● **What you will do**
Lines containing the word "transform" are the ones to copy from the records below.

● **Data for this exercise**

******************************

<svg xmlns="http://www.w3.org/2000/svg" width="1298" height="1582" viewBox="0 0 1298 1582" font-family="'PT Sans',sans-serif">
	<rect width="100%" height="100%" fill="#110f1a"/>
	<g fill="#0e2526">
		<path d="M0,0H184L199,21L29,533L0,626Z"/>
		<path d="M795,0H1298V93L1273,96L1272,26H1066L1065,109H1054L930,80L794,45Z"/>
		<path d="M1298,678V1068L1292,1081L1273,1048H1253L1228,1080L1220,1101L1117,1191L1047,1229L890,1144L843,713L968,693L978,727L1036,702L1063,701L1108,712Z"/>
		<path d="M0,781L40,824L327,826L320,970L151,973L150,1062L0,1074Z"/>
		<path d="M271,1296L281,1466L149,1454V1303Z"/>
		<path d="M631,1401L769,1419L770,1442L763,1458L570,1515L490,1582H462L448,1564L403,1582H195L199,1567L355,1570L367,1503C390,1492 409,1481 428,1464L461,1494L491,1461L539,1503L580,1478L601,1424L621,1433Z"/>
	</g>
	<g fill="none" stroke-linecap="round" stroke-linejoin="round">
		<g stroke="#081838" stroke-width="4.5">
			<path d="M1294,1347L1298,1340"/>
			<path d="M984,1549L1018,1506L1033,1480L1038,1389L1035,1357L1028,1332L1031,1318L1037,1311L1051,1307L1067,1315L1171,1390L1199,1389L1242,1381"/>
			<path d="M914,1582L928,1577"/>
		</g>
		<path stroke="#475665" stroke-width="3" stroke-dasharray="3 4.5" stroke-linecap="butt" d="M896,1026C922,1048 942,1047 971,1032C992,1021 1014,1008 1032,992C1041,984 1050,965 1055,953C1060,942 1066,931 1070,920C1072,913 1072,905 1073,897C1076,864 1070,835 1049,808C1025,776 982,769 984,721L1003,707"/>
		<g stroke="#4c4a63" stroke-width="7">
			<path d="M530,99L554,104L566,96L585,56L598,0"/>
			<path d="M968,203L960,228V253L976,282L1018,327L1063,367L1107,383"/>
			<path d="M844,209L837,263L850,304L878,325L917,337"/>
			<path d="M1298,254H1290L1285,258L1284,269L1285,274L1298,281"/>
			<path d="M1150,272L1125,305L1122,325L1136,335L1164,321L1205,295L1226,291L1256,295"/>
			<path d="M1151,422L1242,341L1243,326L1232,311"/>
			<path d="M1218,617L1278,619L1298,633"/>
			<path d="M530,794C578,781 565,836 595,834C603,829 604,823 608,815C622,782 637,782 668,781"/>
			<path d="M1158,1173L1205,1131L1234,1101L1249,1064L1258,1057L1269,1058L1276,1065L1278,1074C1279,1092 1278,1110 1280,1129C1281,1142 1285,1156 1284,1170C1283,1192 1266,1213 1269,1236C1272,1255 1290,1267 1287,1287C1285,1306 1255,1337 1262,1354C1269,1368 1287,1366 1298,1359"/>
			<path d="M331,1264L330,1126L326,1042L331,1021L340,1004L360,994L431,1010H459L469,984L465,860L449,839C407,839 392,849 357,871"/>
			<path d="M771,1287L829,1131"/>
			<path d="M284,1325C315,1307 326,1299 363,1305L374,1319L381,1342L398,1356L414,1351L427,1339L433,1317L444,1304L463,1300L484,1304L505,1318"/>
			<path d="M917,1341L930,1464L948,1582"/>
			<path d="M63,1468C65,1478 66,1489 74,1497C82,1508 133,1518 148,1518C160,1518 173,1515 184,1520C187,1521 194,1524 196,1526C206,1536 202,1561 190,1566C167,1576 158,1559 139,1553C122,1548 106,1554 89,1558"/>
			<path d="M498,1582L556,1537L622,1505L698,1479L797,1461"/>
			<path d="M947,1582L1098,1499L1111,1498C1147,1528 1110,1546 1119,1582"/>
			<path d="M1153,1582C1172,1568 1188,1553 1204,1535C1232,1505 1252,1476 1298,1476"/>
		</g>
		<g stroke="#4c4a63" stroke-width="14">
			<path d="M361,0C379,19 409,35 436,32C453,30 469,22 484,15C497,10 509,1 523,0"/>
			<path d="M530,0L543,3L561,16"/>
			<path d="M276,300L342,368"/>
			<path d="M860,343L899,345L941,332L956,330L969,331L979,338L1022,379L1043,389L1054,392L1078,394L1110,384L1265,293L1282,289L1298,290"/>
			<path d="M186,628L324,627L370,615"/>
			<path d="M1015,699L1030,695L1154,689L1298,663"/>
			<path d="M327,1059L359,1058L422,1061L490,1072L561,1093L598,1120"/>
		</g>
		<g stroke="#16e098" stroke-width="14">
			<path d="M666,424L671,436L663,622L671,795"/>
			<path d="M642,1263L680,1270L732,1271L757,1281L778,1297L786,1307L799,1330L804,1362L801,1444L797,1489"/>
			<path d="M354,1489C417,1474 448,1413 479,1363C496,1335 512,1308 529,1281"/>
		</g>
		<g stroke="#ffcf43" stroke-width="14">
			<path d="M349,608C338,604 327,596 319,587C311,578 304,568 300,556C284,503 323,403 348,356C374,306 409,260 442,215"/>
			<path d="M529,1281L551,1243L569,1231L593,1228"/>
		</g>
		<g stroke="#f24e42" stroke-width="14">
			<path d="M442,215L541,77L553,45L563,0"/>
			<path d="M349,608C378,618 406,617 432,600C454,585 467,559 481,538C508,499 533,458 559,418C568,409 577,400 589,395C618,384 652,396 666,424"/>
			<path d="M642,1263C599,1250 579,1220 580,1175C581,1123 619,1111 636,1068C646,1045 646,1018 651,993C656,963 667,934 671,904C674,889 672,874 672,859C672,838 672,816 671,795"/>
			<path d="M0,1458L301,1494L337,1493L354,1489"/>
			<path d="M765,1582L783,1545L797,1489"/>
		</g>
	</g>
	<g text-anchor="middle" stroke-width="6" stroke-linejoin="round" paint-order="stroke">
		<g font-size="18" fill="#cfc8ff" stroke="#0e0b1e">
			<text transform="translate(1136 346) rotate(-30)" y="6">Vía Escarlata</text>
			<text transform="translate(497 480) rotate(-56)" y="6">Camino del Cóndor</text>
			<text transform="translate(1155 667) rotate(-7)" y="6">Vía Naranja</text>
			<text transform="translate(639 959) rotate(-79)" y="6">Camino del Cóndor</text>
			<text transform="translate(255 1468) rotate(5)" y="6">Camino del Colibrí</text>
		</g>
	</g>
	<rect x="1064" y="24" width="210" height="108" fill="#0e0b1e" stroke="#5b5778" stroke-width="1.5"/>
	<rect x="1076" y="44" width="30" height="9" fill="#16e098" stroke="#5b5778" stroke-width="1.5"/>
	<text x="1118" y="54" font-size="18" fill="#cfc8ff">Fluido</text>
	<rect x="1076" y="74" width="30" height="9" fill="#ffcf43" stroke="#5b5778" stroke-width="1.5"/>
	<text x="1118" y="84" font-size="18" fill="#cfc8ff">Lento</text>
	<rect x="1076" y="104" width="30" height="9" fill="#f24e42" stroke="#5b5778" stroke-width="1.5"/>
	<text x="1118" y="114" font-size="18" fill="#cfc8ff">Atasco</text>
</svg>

******************************

● **Task solution**
			<text transform="translate(1136 346) rotate(-30)" y="6">Vía Escarlata</text>
			<text transform="translate(497 480) rotate(-56)" y="6">Camino del Cóndor</text>
			<text transform="translate(1155 667) rotate(-7)" y="6">Vía Naranja</text>
			<text transform="translate(639 959) rotate(-79)" y="6">Camino del Cóndor</text>
			<text transform="translate(255 1468) rotate(5)" y="6">Camino del Colibrí</text>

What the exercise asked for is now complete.